Neumann’s Resurrection & The Trump Org’s Future

adam neumann
Photo: Jackal Pan/Getty Images
William D. Cohan
August 21, 2022

It’s hard to comprehend what would compel Andreessen Horowitz, the esteemed Silicon Valley venture firm, to entrust Adam Neumann with a fresh $350 million to try to play his part in solving the nation’s housing crisis. It was only three years ago, of course, that Neumann presided over the implosion of WeWork, his kibbutz-inspired coworking concept, that incinerated tens of billions of dollars in the process. In the words of a16z co-founder Marc Andreessen, this spectacular failure simply represented an invaluable “lessons learned” opportunity along Neumann’s journey of disruption. To others, Marc, it might sound like investing malpractice.

After the extremely well-documented fleecing of investors perpetrated by Neumann and WeWork, it blows my mind that the braintrust behind a16z—the best in the business, right?—could possibly back Neumann again in this new venture. And not just with a toehold investment, but a nine-figure check, the largest the firm has ever written in its history. If I were a limited partner in a16z, I’d be plenty pissed and consider sending the firm a redemption notice. 

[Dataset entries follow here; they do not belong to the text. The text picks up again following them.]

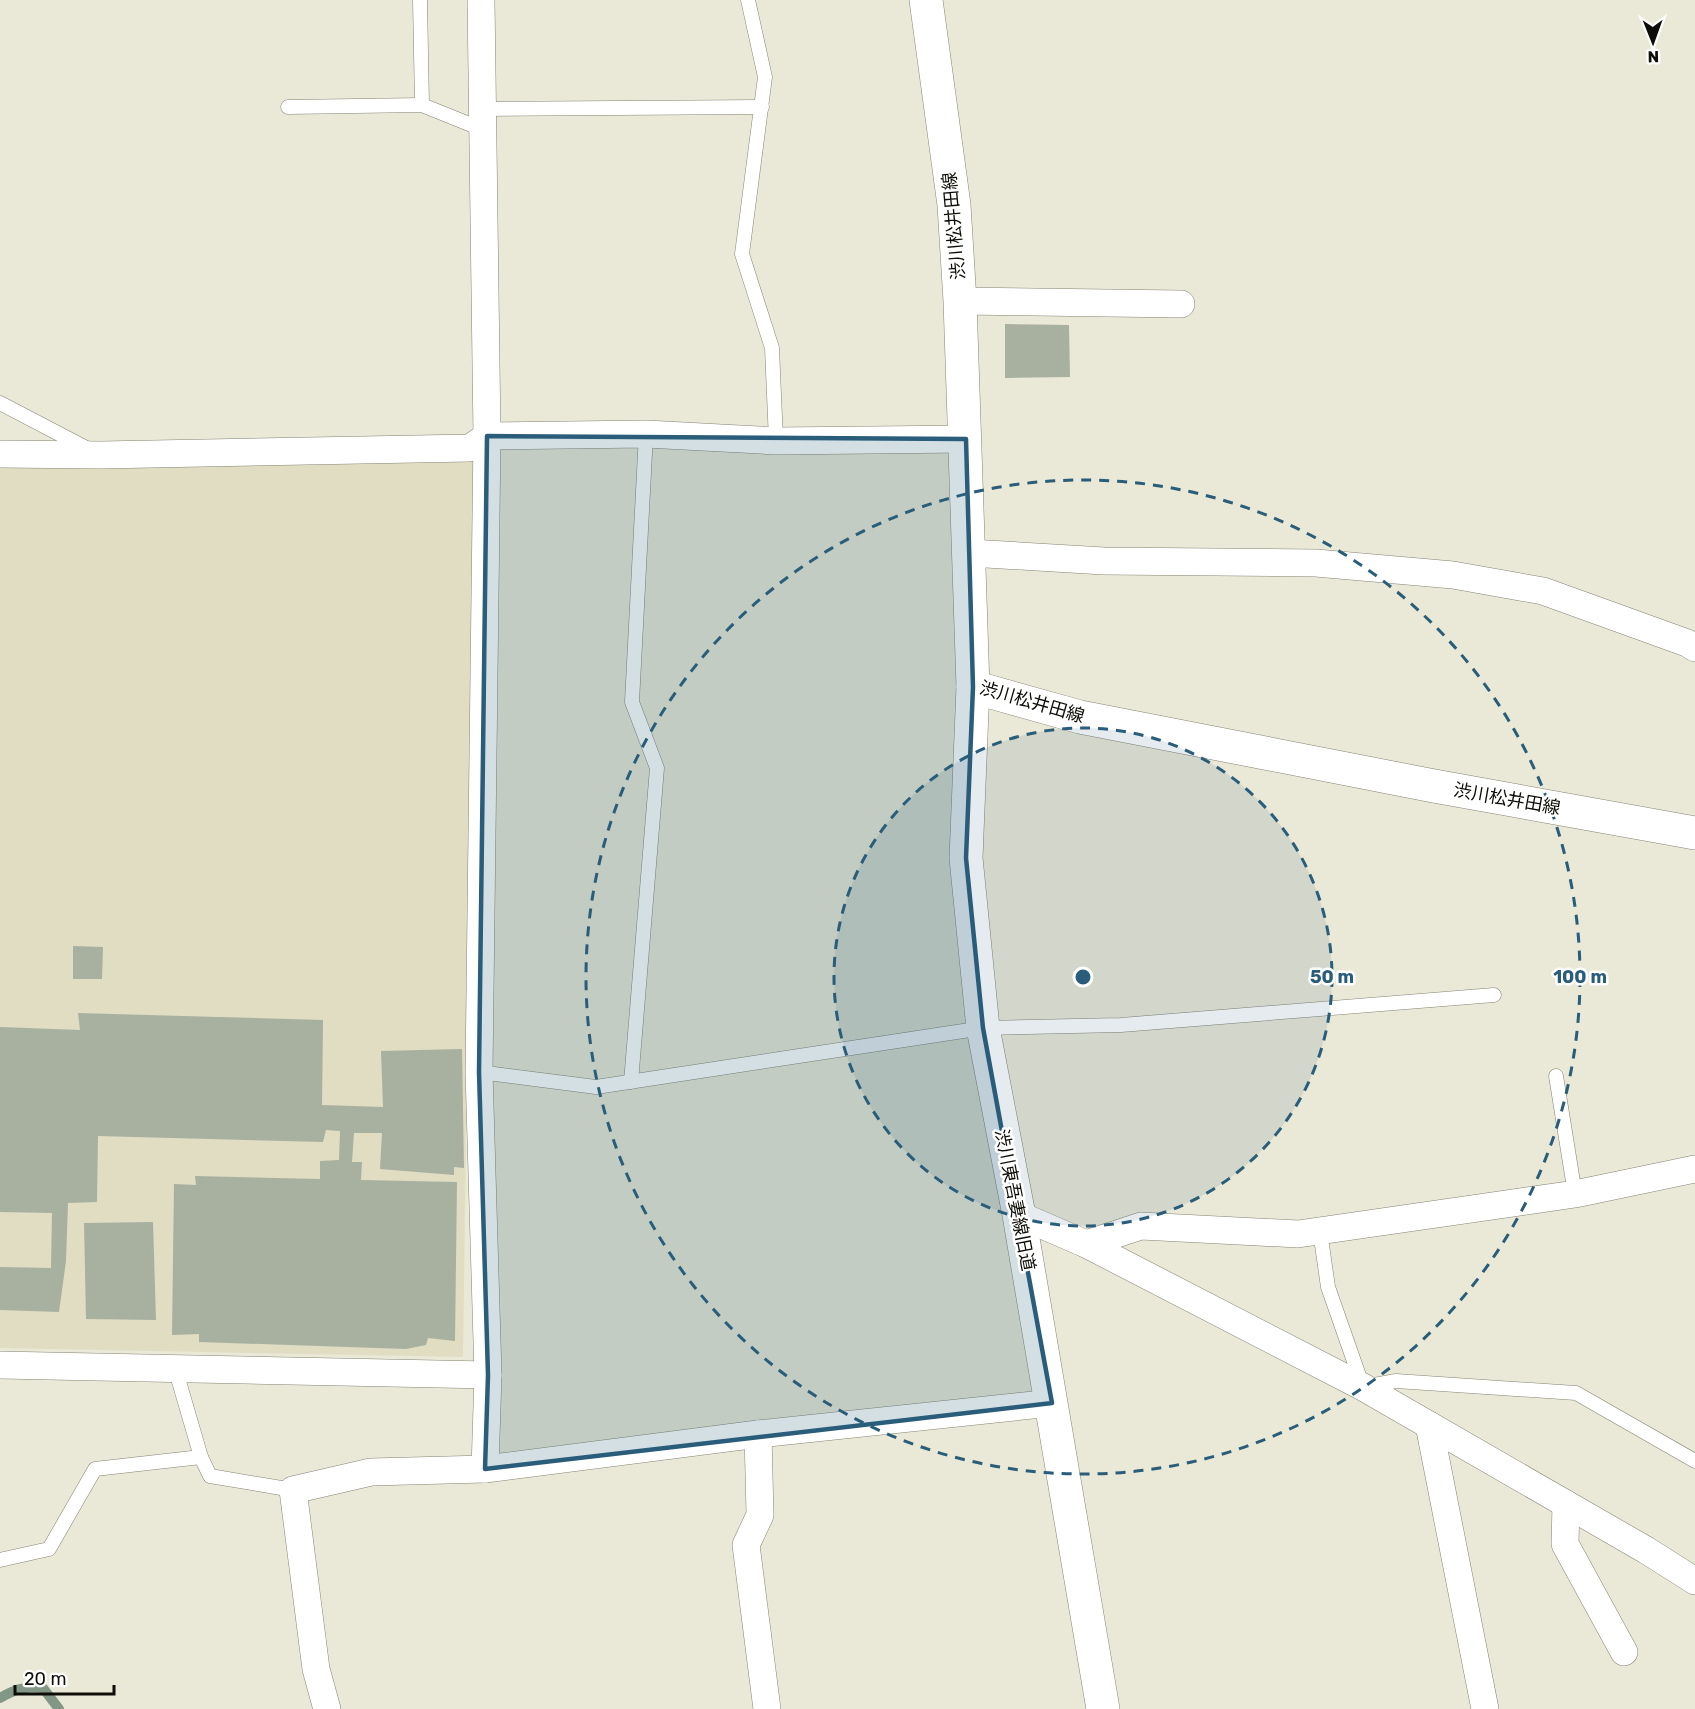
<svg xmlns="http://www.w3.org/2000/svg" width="1695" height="1709" viewBox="0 0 1695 1709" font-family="Rubik,'Noto Sans JP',sans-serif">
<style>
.built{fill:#e0ddc3}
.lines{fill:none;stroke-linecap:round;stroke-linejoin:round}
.stream{stroke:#829786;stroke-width:10}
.building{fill:#a8b0a0}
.service-casing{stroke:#868474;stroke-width:15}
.minor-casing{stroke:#868474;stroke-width:28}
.tertiary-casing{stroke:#868474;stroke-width:34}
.primary-casing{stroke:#868474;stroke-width:34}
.service{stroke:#fff;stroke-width:14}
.minor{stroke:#fff;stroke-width:27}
.tertiary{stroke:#fff;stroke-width:33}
.primary{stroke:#fff;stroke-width:33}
.marked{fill:#295d7a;fill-opacity:0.2;stroke:#295d7a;stroke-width:4.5;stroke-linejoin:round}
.ring{fill:none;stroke:#295d7a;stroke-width:3;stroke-dasharray:10 8}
.labels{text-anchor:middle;stroke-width:5;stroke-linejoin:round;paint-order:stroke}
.street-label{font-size:18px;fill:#0e0d07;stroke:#fff}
.centre{fill:#295d7a;stroke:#fff;stroke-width:3}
.ring-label{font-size:18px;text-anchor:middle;font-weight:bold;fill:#295d7a;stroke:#fff;stroke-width:5;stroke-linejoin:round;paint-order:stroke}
</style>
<rect width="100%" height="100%" fill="#eae8d6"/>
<path class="built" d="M475 461 463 1357 0 1348V464Z"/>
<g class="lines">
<path class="stream" d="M0 1698C15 1689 26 1686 43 1688L59 1709"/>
</g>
<g class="building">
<path d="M1005 324 1069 325 1070 377 1005 378Z"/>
<path d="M73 946 103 947 102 979H73Z"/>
<path d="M78 1013 323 1020 322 1105 383 1107 381 1051 462 1049 464 1168 454 1167V1175L380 1169 382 1133H354L352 1162H362L361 1180 457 1182 455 1341 428 1338 426 1345 406 1349 199 1342V1334L172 1335 174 1184 196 1185 195 1176 320 1179V1161L339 1160 340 1131 326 1130 323 1142 98 1136 97 1202 68 1203 66 1261 59 1312 0 1310V1267L51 1268 52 1213 0 1212V1027L80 1030Z"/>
<path d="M153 1222 156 1320 86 1319 84 1223Z"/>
</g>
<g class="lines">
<defs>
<g id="service">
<path d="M420 0 422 105"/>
<path d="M748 0 765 77 742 254 772 348 776 441"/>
<path d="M288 107 422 105 484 130"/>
<path d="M484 109 762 107"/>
<path d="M0 403 88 449"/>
<path d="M479 1072 596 1087 983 1028 1121 1025 1494 995"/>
<path d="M1556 1076 1575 1194"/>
<path d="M631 1082 657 768 632 702 646 434"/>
<path d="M1320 1231 1328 1287 1363 1387 1396 1381 1576 1393 1695 1461"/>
<path d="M175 1368 201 1457 210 1476 293 1490"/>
<path d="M0 1560 49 1549 95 1469 201 1457"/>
</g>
<g id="minor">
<path d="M481 0 487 436 479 1072 488 1375 485 1469"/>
<path d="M960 301 1181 304"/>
<path d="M0 454 101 455 470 448 487 436 646 434 776 441 966 439"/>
<path d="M970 553 1104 561 1316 563 1453 575 1543 591 1687 643 1695 648"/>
<path d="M1019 1215 1086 1244 1363 1387 1646 1550 1695 1581"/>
<path d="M1086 1244 1141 1226 1298 1234 1575 1194 1695 1169"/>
<path d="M0 1365 488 1375"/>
<path d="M1429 1425 1485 1709"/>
<path d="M758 1434 760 1515 746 1545 767 1709"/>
<path d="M1566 1504 1565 1544 1624 1652"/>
<path d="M327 1709 316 1669 293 1490 371 1472 485 1469 758 1434 1052 1403"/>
</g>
<path id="tertiary" d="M973 687 966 858 983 1028 1019 1215 1103 1709"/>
<path id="primary" d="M926 0 954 205 960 301 973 687 1080 717 1434 786 1695 833"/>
</defs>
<use href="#service" class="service-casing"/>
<use href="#minor" class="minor-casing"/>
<use href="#tertiary" class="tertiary-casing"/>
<use href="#primary" class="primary-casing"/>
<use href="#service" class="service"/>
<use href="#minor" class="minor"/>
<use href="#tertiary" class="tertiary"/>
<use href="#primary" class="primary"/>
</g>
<path class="marked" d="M487 436 966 439 973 687 966 858 983 1028 1052 1403 485 1469 488 1375 479 1072Z"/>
<circle cx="1083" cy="977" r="249" fill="#295d7a" fill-opacity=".12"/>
<g class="ring">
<circle cx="1083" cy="977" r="249"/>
<circle cx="1083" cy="977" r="497"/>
</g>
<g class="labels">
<g class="street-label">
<text transform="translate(954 226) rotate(-95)" y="6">渋川松井田線</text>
<text transform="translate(1032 702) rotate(16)" y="6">渋川松井田線</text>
<text transform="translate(1507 799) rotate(10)" y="6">渋川松井田線</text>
<text transform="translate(1015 1200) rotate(79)" y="6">渋川東吾妻線旧道</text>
</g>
</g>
<circle cx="1083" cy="977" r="9" class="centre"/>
<g class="ring-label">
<text x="1332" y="983">50 m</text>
<text x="1580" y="983">100 m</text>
</g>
<g transform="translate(1653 42) rotate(179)" stroke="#ffffff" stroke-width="4.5" paint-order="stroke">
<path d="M0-4.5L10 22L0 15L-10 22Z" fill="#0e0d07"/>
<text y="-9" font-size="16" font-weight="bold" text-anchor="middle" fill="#0e0d07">N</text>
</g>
<path d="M15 1685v9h99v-9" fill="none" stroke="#0e0d07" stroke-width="3"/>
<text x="24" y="1685" font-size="18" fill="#0e0d07" stroke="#ffffff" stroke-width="4.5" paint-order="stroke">20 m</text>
</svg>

But, of course, Andreessen and company know better, or think they do. According to Andreessen, the housing problem in the United States today is massive: either people buy a home they can barely afford and then are stuck with it and will find it difficult to move, or they rent a space they barely like and throw money down the drain month after month. Flow, Neumann’s new company, is supposedly going to fix all that. Even though it’s apparently little more than a website at the moment—“live life in flow…coming 2023,” it proclaims—a16z’s investment pegs Flow’s valuation at around $1 billion. Really? “We are excited to partner with Adam Neumann and his colleagues on Flow, which is a direct strike on precisely this problem,” Andreessen wrote on the a16z blog. “Adam is a visionary leader who revolutionized the second largest asset class in the world—commercial real estate—by bringing community and brand to an industry in which neither existed before.”